The yen fell to a two-decade low against the dollar due to the widening gap in the yield between the yen and the dollar, raising concerns about possible intervention by the government. With benchmark Treasury yields trading over the carefully watched 3% barrier, the Japanese currency plummeted as much as 0.8% to 132.94/$, the lowest since April 2002. It fell to a seven-year low against the Euro and the Australian dollar, exerting more pressure on the Japanese government, which is already under criticism over the increasing prices.
Widening Interest Rate Gap
In the US, the yield on 10-year Treasuries surpassed 3% for the first time since mid-May owing to expectations that the Federal Reserve will act aggressively to combat inflation. The depreciation of the yen resulted from a growing interest rate differential between the US and Japan, besides high prices of crude oil, which widened the trade imbalance for an energy-scarce Japan.

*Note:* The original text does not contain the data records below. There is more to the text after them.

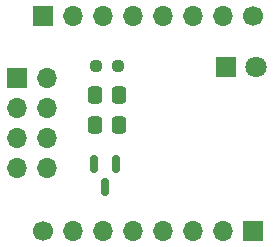
<source format=gbr>
%TF.GenerationSoftware,KiCad,Pcbnew,7.0.2-1.fc38*%
%TF.CreationDate,2023-05-30T17:24:50+02:00*%
%TF.ProjectId,cc1101_pcb,63633131-3031-45f7-9063-622e6b696361,rev?*%
%TF.SameCoordinates,Original*%
%TF.FileFunction,Soldermask,Top*%
%TF.FilePolarity,Negative*%
%FSLAX46Y46*%
G04 Gerber Fmt 4.6, Leading zero omitted, Abs format (unit mm)*
G04 Created by KiCad (PCBNEW 7.0.2-1.fc38) date 2023-05-30 17:24:50*
%MOMM*%
%LPD*%
G01*
G04 APERTURE LIST*
G04 Aperture macros list*
%AMRoundRect*
0 Rectangle with rounded corners*
0 $1 Rounding radius*
0 $2 $3 $4 $5 $6 $7 $8 $9 X,Y pos of 4 corners*
0 Add a 4 corners polygon primitive as box body*
4,1,4,$2,$3,$4,$5,$6,$7,$8,$9,$2,$3,0*
0 Add four circle primitives for the rounded corners*
1,1,$1+$1,$2,$3*
1,1,$1+$1,$4,$5*
1,1,$1+$1,$6,$7*
1,1,$1+$1,$8,$9*
0 Add four rect primitives between the rounded corners*
20,1,$1+$1,$2,$3,$4,$5,0*
20,1,$1+$1,$4,$5,$6,$7,0*
20,1,$1+$1,$6,$7,$8,$9,0*
20,1,$1+$1,$8,$9,$2,$3,0*%
G04 Aperture macros list end*
%ADD10C,1.700000*%
%ADD11O,1.700000X1.700000*%
%ADD12R,1.700000X1.700000*%
%ADD13RoundRect,0.237500X0.250000X0.237500X-0.250000X0.237500X-0.250000X-0.237500X0.250000X-0.237500X0*%
%ADD14RoundRect,0.250000X-0.337500X-0.475000X0.337500X-0.475000X0.337500X0.475000X-0.337500X0.475000X0*%
%ADD15RoundRect,0.150000X-0.150000X0.587500X-0.150000X-0.587500X0.150000X-0.587500X0.150000X0.587500X0*%
%ADD16R,1.800000X1.800000*%
%ADD17C,1.800000*%
G04 APERTURE END LIST*
D10*
%TO.C,J1*%
X55200000Y-78900000D03*
D11*
X52660000Y-78900000D03*
X50120000Y-78900000D03*
X47580000Y-78900000D03*
X45040000Y-78900000D03*
X42500000Y-78900000D03*
X39960000Y-78900000D03*
D12*
X37420000Y-78900000D03*
%TD*%
D13*
%TO.C,R1*%
X43712500Y-83162500D03*
X41887500Y-83162500D03*
%TD*%
D10*
%TO.C,J2*%
X37440000Y-97100000D03*
D11*
X39980000Y-97100000D03*
X42520000Y-97100000D03*
X45060000Y-97100000D03*
X47600000Y-97100000D03*
X50140000Y-97100000D03*
X52680000Y-97100000D03*
D12*
X55220000Y-97100000D03*
%TD*%
D14*
%TO.C,C1*%
X41762500Y-88100000D03*
X43837500Y-88100000D03*
%TD*%
D15*
%TO.C,MCP1700*%
X43600000Y-91462500D03*
X41700000Y-91462500D03*
X42650000Y-93337500D03*
%TD*%
D16*
%TO.C,LED*%
X52860000Y-83200000D03*
D17*
X55400000Y-83200000D03*
%TD*%
D14*
%TO.C,C2*%
X41762500Y-85562500D03*
X43837500Y-85562500D03*
%TD*%
D12*
%TO.C,J3*%
X35160000Y-84180000D03*
D11*
X37700000Y-84180000D03*
X35160000Y-86720000D03*
X37700000Y-86720000D03*
X35160000Y-89260000D03*
X37700000Y-89260000D03*
X35160000Y-91800000D03*
X37700000Y-91800000D03*
%TD*%
M02*

</source>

Japan – Early Signs of Trouble?
The International Monetary Fund lowered its GDP predictions for Japan this year by 0.9 percentage points to 2.4% in May. In an environment of global inflation, the decision of the Bank of Japan (BOJ) to maintain ultra-low interest rates is contributing to the weakening of the yen, as other central banks increase interest rates to combat inflation.
Outlook
For the time being, BOJ Governor Haruhiko Kuroda reiterated his commitment to maintaining ultra-low interest rates. "The BOJ will continuously continue with the current significant monetary easing and strongly support economic activities," Kuroda said. "We want to create a virtuous cycle in which prices grow gradually while corporate earnings, employment, and salaries rise.” To combat the depreciation of the yen, BOJ is expected to introduce some flexibility in its interest rate target. By reopening the idle nuclear reactors, the government would be able to reduce its energy imports, while tourism would profit from the elimination of entry restrictions.